Its A Tiger Snake....main layman difference between Notechis and Tropidechis is the lack of keels on the scales (very obvious in Roughies) smooth in tigers.

Secondly, the head has a "shiny" appearance and its out during the day....roughies are less shiny and are for the most part nocturnal, but will bask and occasionally hunt during the day

Cheers,
Scott

Cheers,
Scott


----------



## Guest (Feb 7, 2010)

Its hard to explain that to a person without experience saratoga! your interpretation of colour and pattern is different to mine! so for ID it really comes down to experience Iv had alot of experience with large elapids and you could paint it blue and put spots on it, id still know what it is from experience! a brown snake to most people is simply a brownsnake a striped one is a tiger! to explain an ID to some one often involves alot more than just looks habitat, location etc. a simple way to generalise a python in this case at a glance is the labial pits

sorry I forgot to add I thought it was a tiger


----------



## jase75 (Feb 7, 2010)

I believe that is a Tiger Snake.


----------



## saratoga (Feb 7, 2010)

thanks for the replies everyone, particularly Scott for clarifying the difference which seems to back up what I said earlier.

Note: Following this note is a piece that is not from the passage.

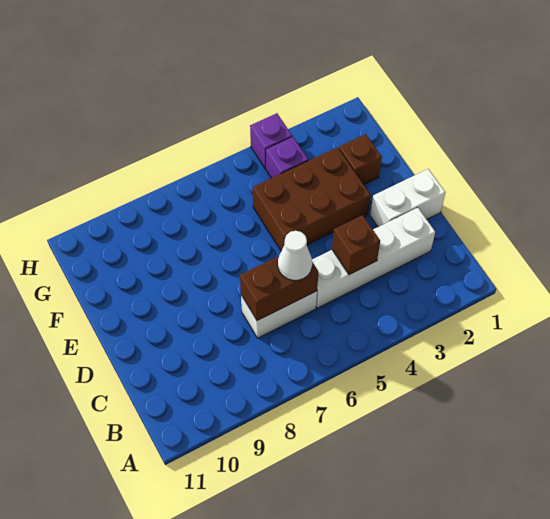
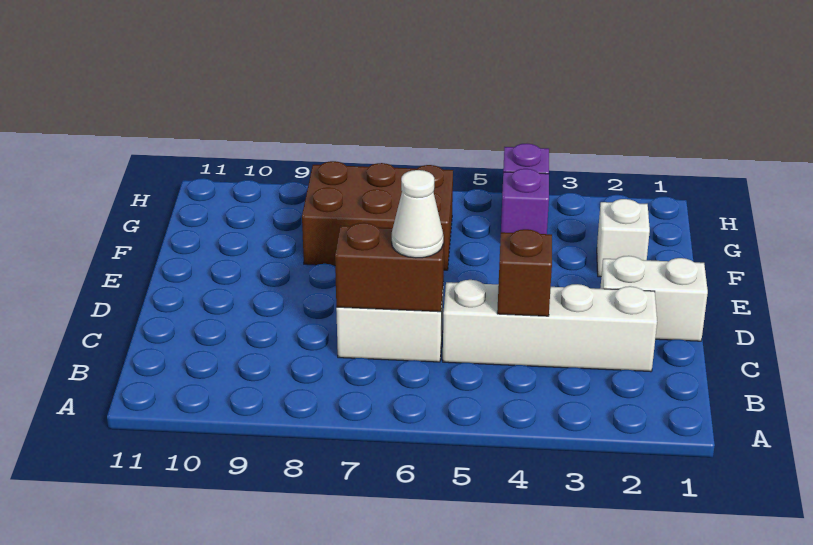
brown brick E3:F5 level 1 -> brown brick F6:G8 level 1
brown brick F2 level 1 -> white brick F2 level 1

Trying to describe things to a non herp is difficult. Most of us just know its a tiger straight up...as Farma said you could paint spots on it and make it purple and you'd still know.....just something about the shape, scales and that "angry dude" look of the eyes.

Anyhow below is what I wrote in my original reply to the photographers post which had the snake as a Rough-Scaled Snake.


_Nice shot.....but hate to spoil the party and tell you its a Tiger Snake (Notechis scutatus).

They do look quite similar although I think you'd be hard pressed to find a Rough Scaled Snake with such broad bands as this Tiger (although Tigers can have skinny bands as well). The faces on the two snakes also look different. Tigers have smaller eyes. Tigers also seem more shiny than Rough Scales.....Rough Scales take the name from the fact that their scales have a small keel on them and their general appearance is a bit duller.

I know these are all pretty subjective but if you saw them side by side they are clearly different snakes.

The Rough-scaled snake is also sometimes known as the Clarence River Snake and I've also heard it called the Clarence River Tiger.

"there was a large group of tourists/walkers having a peek and declaring it was a python"...just as well they didn't try to pick it up!!!

Anyhow nice image and I'm really impressed by the lack of noise at that ISO._


----------



## sativa (Feb 8, 2010)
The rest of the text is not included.